Extracted text below:
The SUSY ML dataset at UCI is sufficiently large and complex that a deep neural network is worth the effort. Smaller datasets like iris don't provide enough data variance to train the large number of model parameters in the DNN.

We will use the same data loading techniques as for the multi-layer perceptron.

In [None]:
import pandas as pd
import torch
import torch.nn as nn
import torch.optim as optim
from torch.utils.data import Dataset, DataLoader, random_split
from google.colab import drive
drive.mount('/content/drive')

class CSVDataset(Dataset):
    def __init__(self, csv_file, max_samples=None):
        self.data = pd.read_csv(csv_file)
        if max_samples:
            self.data = self.data.iloc[:max_samples]

    def __len__(self):
        return len(self.data)

    def __getitem__(self, idx):
        row = self.data.iloc[idx]
        features = torch.tensor(row.iloc[1:].values, dtype=torch.float32)
        label = torch.tensor(row.iloc[0], dtype=torch.float32)
End of Extracted text.
Data provided below:
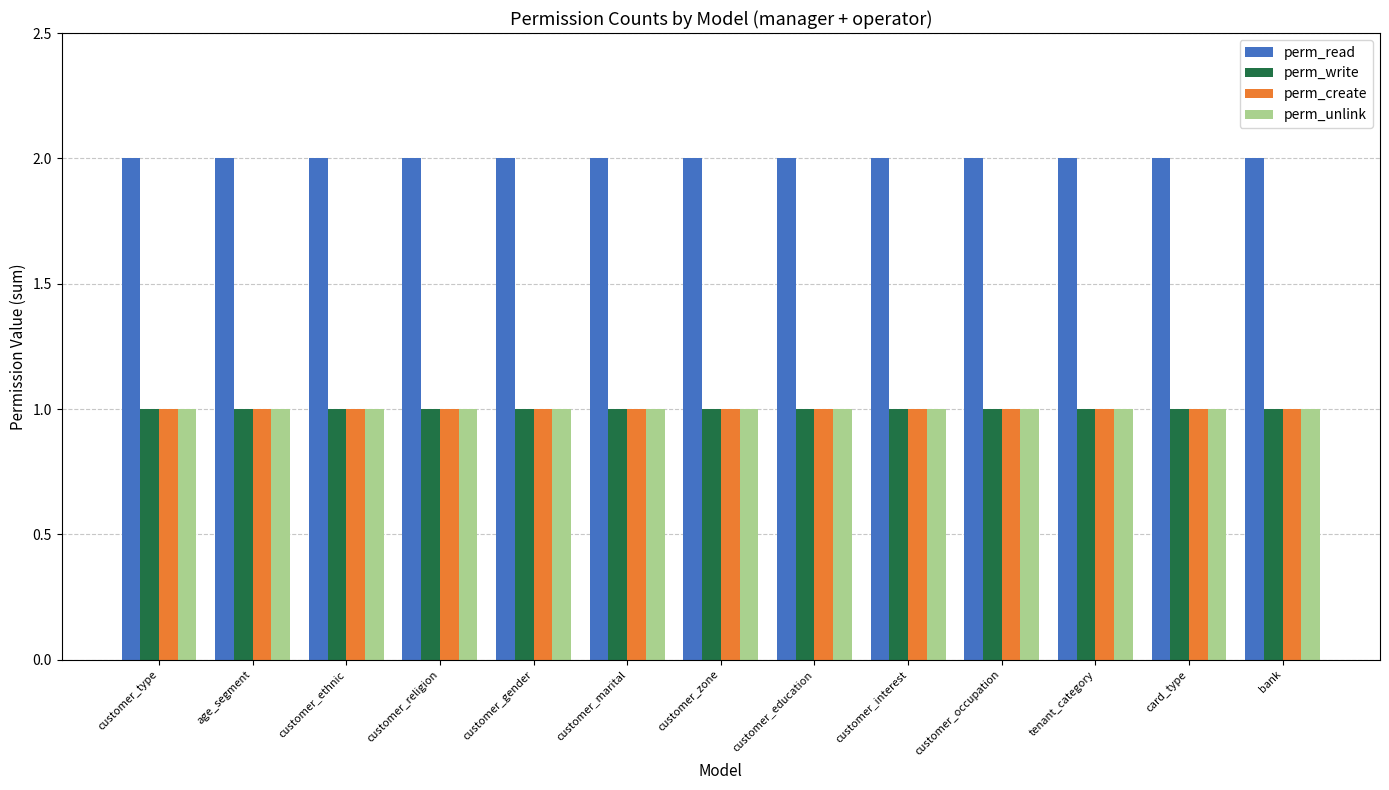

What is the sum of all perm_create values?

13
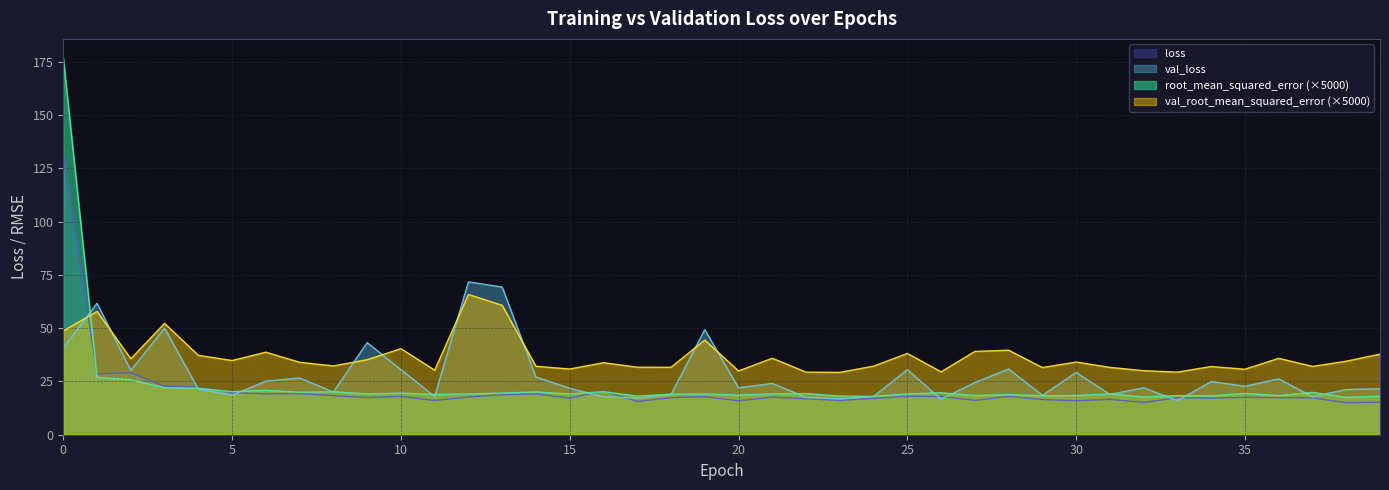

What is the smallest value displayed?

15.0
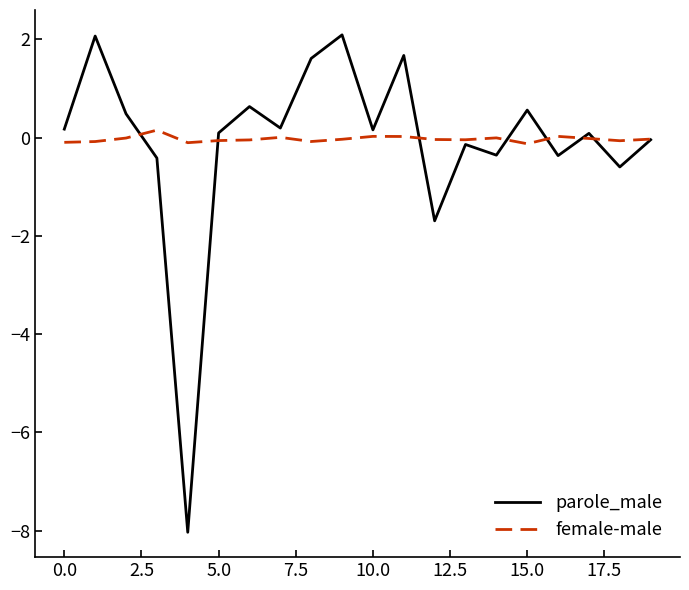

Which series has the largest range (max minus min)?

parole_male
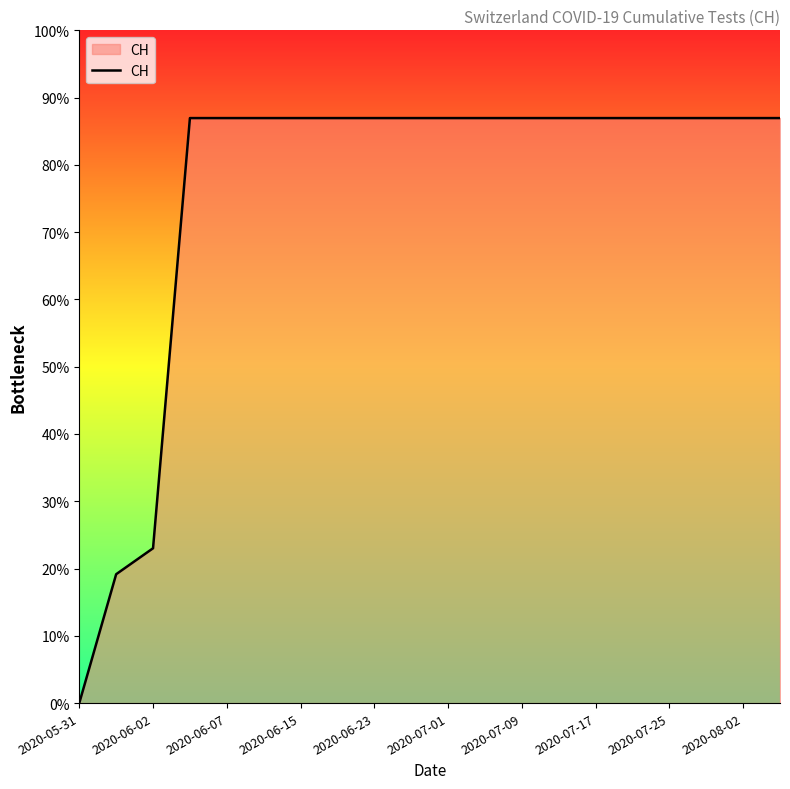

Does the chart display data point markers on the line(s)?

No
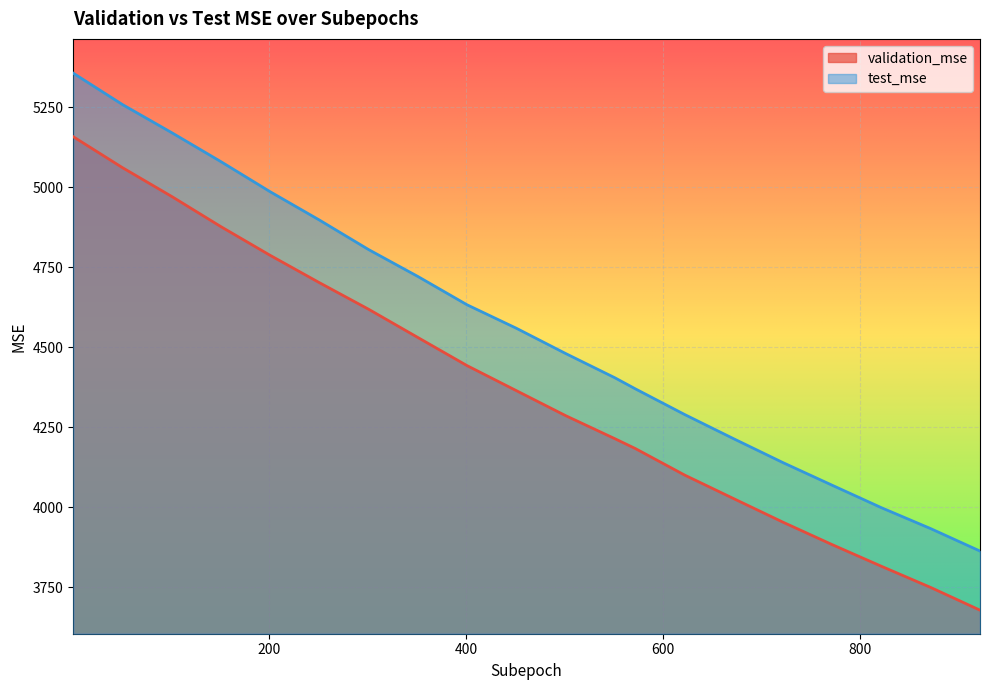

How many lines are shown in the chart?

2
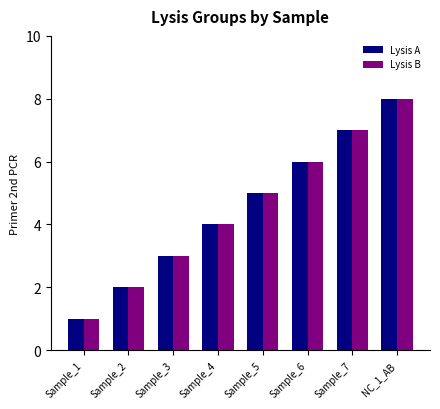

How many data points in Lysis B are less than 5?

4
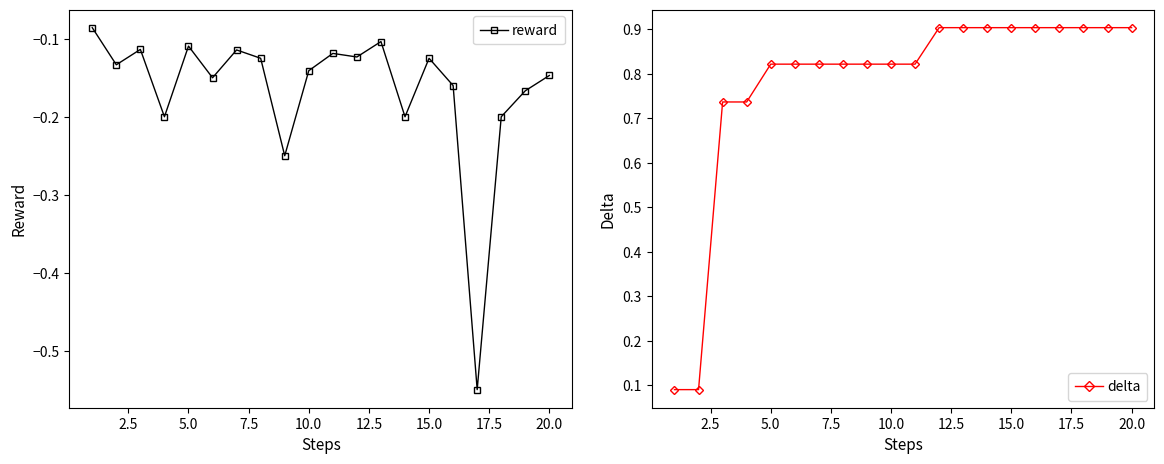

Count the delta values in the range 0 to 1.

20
End of Data provided.
[Your task]:
Update the SUSY dataset text, beginning at "The SUSY ML" and stopping after "drive.mount('/content/drive')", with "iris" replaced by "wine".

[Problem solution]:
The SUSY ML dataset at UCI is sufficiently large and complex that a deep neural network is worth the effort. Smaller datasets like wine don't provide enough data variance to train the large number of model parameters in the DNN.

We will use the same data loading techniques as for the multi-layer perceptron.

In [None]:
import pandas as pd
import torch
import torch.nn as nn
import torch.optim as optim
from torch.utils.data import Dataset, DataLoader, random_split
from google.colab import drive
drive.mount('/content/drive')